Additional comparison information that elaborates on how different Nebulo® is from OO paradigms:

  1. No Global Variables: All values have multiple-levels of discoverability/visibility/modification and a ‘when’ the reply will be available.
  2. Explicit Scheduling: Explicit Scheduling of when persistent values are changed prevents ambiguity on side-effects. Access time and a permutation number keeps parallelism valid.
  3. Persistent Values: Persistent values ‘considered’ as thoughts can pass thru a variety of code ( topics/actions that may modify the value locally, as per Functional Programming Paradigms ). Requiring an explicit ‘Remember’ to any variable change may seem cumbersome, but it is easy to automate and later analyze/understand in a parallel environment.
  4. Parallel Processor Distribution: Note that ‘parallel’ may be per CPU ( same die w/ shared caches or different socket w/ different caches ), per Processor ( CPU & 3 GPUs w/ Clones of same data synchronized ), or per Machine ( LAN, WAN, even slow exchanges like Cloud-sync/SMTP for exchanges, etc. ). Same principles apply as the latency of changes increases ( going from multi-core chip to WAN ).
  5. Type Inference: Type Inference is handled via assignment and reduction of use cases, implementing a Hindley–Milner type system.
  6. Concurrency: Regarding Co-routines in Concurrency, all Behaviors are executed in parallel, whether a separate Cooperative Fiber, Preemptive Thread, OS Process, or different Machine.
  7. Channelization: Regarding Channels, each Thing (Dz) can have 1 or more MessageBoxes (Smv) to use to communicate to each other, allowing user-level influence on how to handle responses to overflow of messages, unwanted messages, loss of response, etc. The protocol is a context clause or ‘GrokUnit‘ (Sx) which is one or more Ideas (Jy) expressed as the Grok Unit requires.
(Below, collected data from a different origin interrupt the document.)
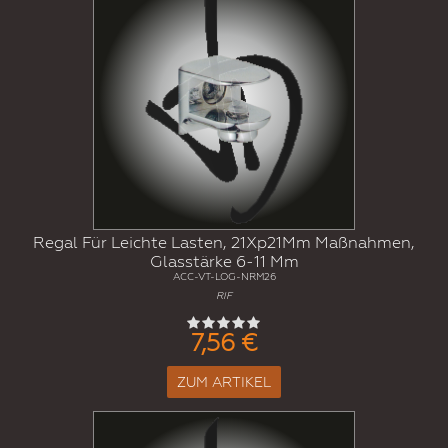
Regal Für Leichte Lasten, 21Xp21Mm Maßnahmen,
Glasstärke 6-11 Mm
ACC-VT-LOG-NRM26
RIF
7,56 €
ZUM ARTIKEL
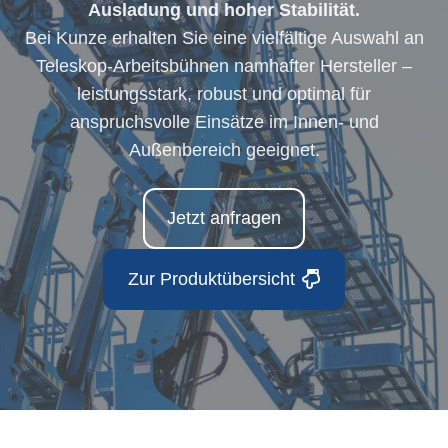
Ausladung und hoher Stabilität.
Bei Kunze erhalten Sie eine vielfältige Auswahl an
Teleskop-Arbeitsbühnen namhafter Hersteller –
leistungsstark, robust und optimal für
anspruchsvolle Einsätze im Innen- und
Außenbereich geeignet.
Jetzt anfragen
Zur Produktübersicht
  8. Suspension and Resumption: All Behaviors can be suspended and resumed with the same state, if desired, like Knuth Coroutine, or can simply complete and be invoked again with fresh state, like a classic Subroutine.
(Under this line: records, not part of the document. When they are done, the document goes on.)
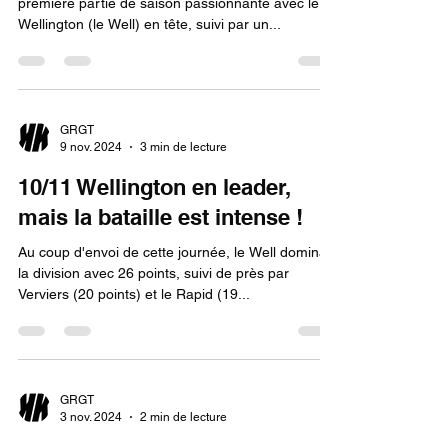
première partie de saison passionnante avec le
Wellington (le Well) en tête, suivi par un...
GRGT
9 nov. 2024
3 min de lecture
10/11 Wellington en leader,
mais la bataille est intense !
Au coup d'envoi de cette journée, le Well dominait
la division avec 26 points, suivi de près par
Verviers (20 points) et le Rapid (19...
GRGT
3 nov. 2024
2 min de lecture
  9. Translatable Data Structures: Our Idea (Jy) translated-data-structure model allows explicit Is-a and As-a relationships gives it a ‘manifest’ type system that could be also defined as ‘structural type system’. However, the ‘As-a’ aspect of translation allows a virtual-duck-typing or runtime-binded-typing approach in the sense that some Ideas (Jy) can be adapted to provide the structure members needed on the fly or via cache.